[EM] IRV ballot pile count (proof of closed form)

[robert bristow-johnson]

On Feb 4, 2010, at 8:29 PM, Kathy Dopp wrote:

> On Thu, Feb 4, 2010 at 8:18 PM, robert bristow-johnson
> <rbj at audioimagination.com> wrote:
>>
>> On Feb 4, 2010, at 7:51 PM, Kathy Dopp wrote:
>>
>>> The general formula for the number of possible rankings (for strict
>>> ordering, without allowing equal rankings) for N candidates when
>>> partial rankings are allowed and voters may rank up to R candidates
>>> (N=R if voters are allowed to rank all candidates) on a ballot is
>>> given on p. 6 of this doc:
>>>
>>>
>>> http://electionmathematics.org/ucvAnalysis/US/RCV-IRV/ 
>>> InstantRunoffVotingFlaws.pdf
>>
>> the only issue, Kathy, is whether the lower limit is i=0 or i=1.   
>> you have
>> to defend your use of i=0 for the case illustrated below (using  
>> the rules in
>> Burlington VT and Cambridge MA).
>
> False Robert. Starting the index at 0 or 1 is completely irrelevant.

so you're saying that

     N-1              N-1
     SUM{ N!/i! }  =  SUM{ N!/i! }  ?
     i=0              i=1

that the N!/0! term is equal to zero?


> Any formula is easily adjusted to either initial index.

i ain't talking about any substitution of dummy variable, i, and  
changing the limits.

> You are obviously not a mathematician.

i guess not.  just a Neanderthal electrical engineer who does signal  
processing algs for a living.


>> in Burlington it was 5 in both 2006 and 2009.  N was also 5 (not  
>> counting
>> any write-in).
>
> My formula gives the general case for R equals anything, as I said.
>
>>
>> but Kathy, suppose N=R=3 and it's the "regular-old" IRV rules that  
>> do not
>> require any minimum number of candidates ranked and do not allow  
>> ties.  to
>> be clear, i need to also point out that only *relative* ranking is  
>> salient
>> (at least in Burlington).  if a voter only ranks two candidates and
>> mistakenly marks the ballot 1 and 3, the IRV tabulation software  
>> will close
>> up the gaps and treat that precisely as if it was marked 1 and 2.
>
> So?  What's your point?

the point is that a ballot marked with 1 and 3 goes on the same pile  
as a "properly marked" ballot marked with the same two candidates as  
1 and 2.

>>
>> now, given those parameters, are you telling us that the 9 tallies  
>> shown on
>> Warren's page:
>>  http://rangevoting.org/Burlington.html (i have very similar  
>> numbers, no
>> more different than 4), are not sufficient to apply the IRV rules and
>> resolve the election?
>
> Obviously you did not read my email.

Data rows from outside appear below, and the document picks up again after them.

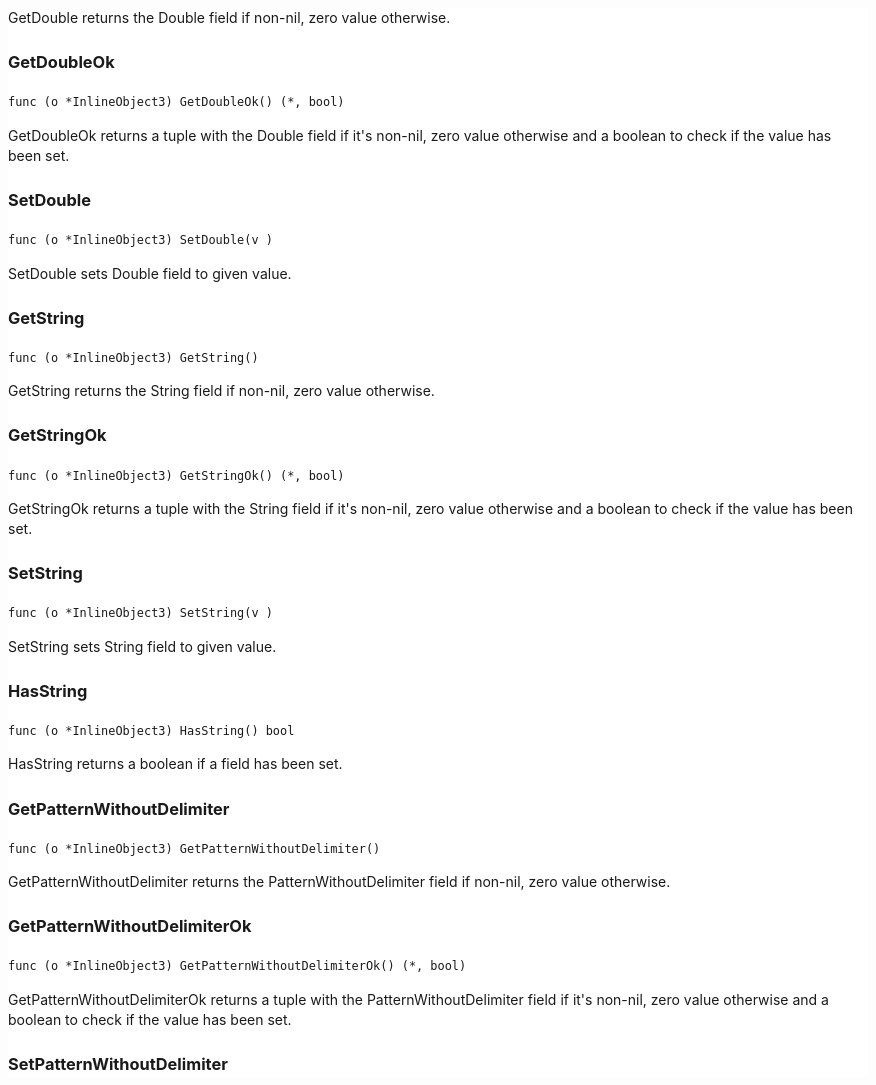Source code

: GetDouble returns the Double field if non-nil, zero value otherwise.

### GetDoubleOk

`func (o *InlineObject3) GetDoubleOk() (*, bool)`

GetDoubleOk returns a tuple with the Double field if it's non-nil, zero value otherwise
and a boolean to check if the value has been set.

### SetDouble

`func (o *InlineObject3) SetDouble(v )`

SetDouble sets Double field to given value.


### GetString

`func (o *InlineObject3) GetString() `

GetString returns the String field if non-nil, zero value otherwise.

### GetStringOk

`func (o *InlineObject3) GetStringOk() (*, bool)`

GetStringOk returns a tuple with the String field if it's non-nil, zero value otherwise
and a boolean to check if the value has been set.

### SetString

`func (o *InlineObject3) SetString(v )`

SetString sets String field to given value.

### HasString

`func (o *InlineObject3) HasString() bool`

HasString returns a boolean if a field has been set.

### GetPatternWithoutDelimiter

`func (o *InlineObject3) GetPatternWithoutDelimiter() `

GetPatternWithoutDelimiter returns the PatternWithoutDelimiter field if non-nil, zero value otherwise.

### GetPatternWithoutDelimiterOk

`func (o *InlineObject3) GetPatternWithoutDelimiterOk() (*, bool)`

GetPatternWithoutDelimiterOk returns a tuple with the PatternWithoutDelimiter field if it's non-nil, zero value otherwise
and a boolean to check if the value has been set.

### SetPatternWithoutDelimiter
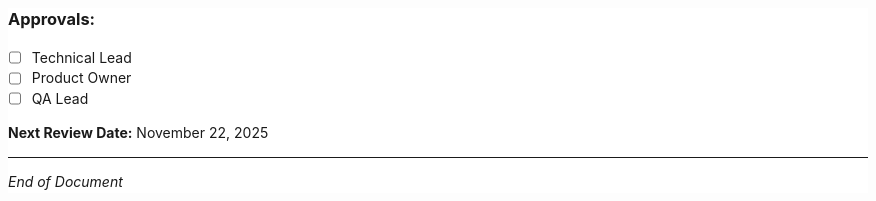 ### Approvals:
- [ ] Technical Lead
- [ ] Product Owner
- [ ] QA Lead

**Next Review Date:** November 22, 2025

---

*End of Document*
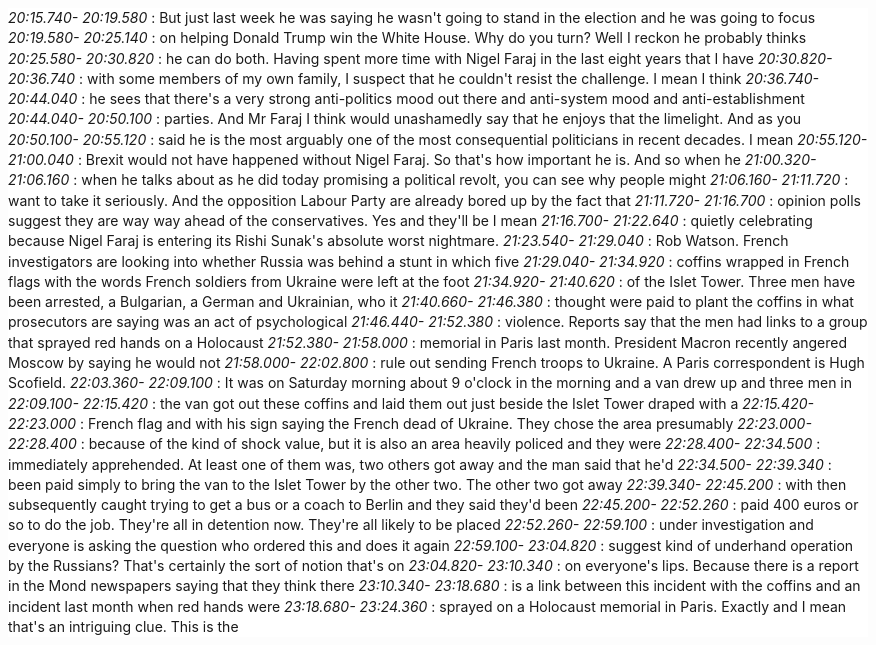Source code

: *20:15.740- 20:19.580* :  But just last week he was saying he wasn't going to stand in the election and he was going to focus
*20:19.580- 20:25.140* :  on helping Donald Trump win the White House. Why do you turn? Well I reckon he probably thinks
*20:25.580- 20:30.820* :  he can do both. Having spent more time with Nigel Faraj in the last eight years that I have
*20:30.820- 20:36.740* :  with some members of my own family, I suspect that he couldn't resist the challenge. I mean I think
*20:36.740- 20:44.040* :  he sees that there's a very strong anti-politics mood out there and anti-system mood and anti-establishment
*20:44.040- 20:50.100* :  parties. And Mr Faraj I think would unashamedly say that he enjoys that the limelight. And as you
*20:50.100- 20:55.120* :  said he is the most arguably one of the most consequential politicians in recent decades. I mean
*20:55.120- 21:00.040* :  Brexit would not have happened without Nigel Faraj. So that's how important he is. And so when he
*21:00.320- 21:06.160* :  when he talks about as he did today promising a political revolt, you can see why people might
*21:06.160- 21:11.720* :  want to take it seriously. And the opposition Labour Party are already bored up by the fact that
*21:11.720- 21:16.700* :  opinion polls suggest they are way way ahead of the conservatives. Yes and they'll be I mean
*21:16.700- 21:22.640* :  quietly celebrating because Nigel Faraj is entering its Rishi Sunak's absolute worst nightmare.
*21:23.540- 21:29.040* :  Rob Watson. French investigators are looking into whether Russia was behind a stunt in which five
*21:29.040- 21:34.920* :  coffins wrapped in French flags with the words French soldiers from Ukraine were left at the foot
*21:34.920- 21:40.620* :  of the Islet Tower. Three men have been arrested, a Bulgarian, a German and Ukrainian, who it
*21:40.660- 21:46.380* :  thought were paid to plant the coffins in what prosecutors are saying was an act of psychological
*21:46.440- 21:52.380* :  violence. Reports say that the men had links to a group that sprayed red hands on a Holocaust
*21:52.380- 21:58.000* :  memorial in Paris last month. President Macron recently angered Moscow by saying he would not
*21:58.000- 22:02.800* :  rule out sending French troops to Ukraine. A Paris correspondent is Hugh Scofield.
*22:03.360- 22:09.100* :  It was on Saturday morning about 9 o'clock in the morning and a van drew up and three men in
*22:09.100- 22:15.420* :  the van got out these coffins and laid them out just beside the Islet Tower draped with a
*22:15.420- 22:23.000* :  French flag and with his sign saying the French dead of Ukraine. They chose the area presumably
*22:23.000- 22:28.400* :  because of the kind of shock value, but it is also an area heavily policed and they were
*22:28.400- 22:34.500* :  immediately apprehended. At least one of them was, two others got away and the man said that he'd
*22:34.500- 22:39.340* :  been paid simply to bring the van to the Islet Tower by the other two. The other two got away
*22:39.340- 22:45.200* :  with then subsequently caught trying to get a bus or a coach to Berlin and they said they'd been
*22:45.200- 22:52.260* :  paid 400 euros or so to do the job. They're all in detention now. They're all likely to be placed
*22:52.260- 22:59.100* :  under investigation and everyone is asking the question who ordered this and does it again
*22:59.100- 23:04.820* :  suggest kind of underhand operation by the Russians? That's certainly the sort of notion that's on
*23:04.820- 23:10.340* :  on everyone's lips. Because there is a report in the Mond newspapers saying that they think there
*23:10.340- 23:18.680* :  is a link between this incident with the coffins and an incident last month when red hands were
*23:18.680- 23:24.360* :  sprayed on a Holocaust memorial in Paris. Exactly and I mean that's an intriguing clue. This is the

I'll read and respond to yours
> after you've tried to read and understand my points. Otherwise I am
> not wasting my time responding to you.

no need to, but...

>>
>>    1332  M>K>W
>>     767  M>W>K
>>     455  M
>>    2043  K>M>W
>>     371  K>W>M
>>     568  K
>>    1513  W>M>K
>>     495  W>K>M
>>    1289  W
>>
>> is there any reason those 9 tallies could not have been summed from
>> subtotals coming from all 7 wards of Burlington?
>>
>> please tell us why those 9 piles are not enough, given the  
>> parameters stated
>> above?


... you're running away from the salient question.  are those 9 piles  
good enough to resolve the IRV election with 3 candidates or not?   
was salient information lost when the M>K pile was combined with the  
M>K>W pile, enough that could cause the IRV election (with the rules  
above) to be decided differently?

--

r b-j                  rbj at audioimagination.com

"Imagination is more important than knowledge."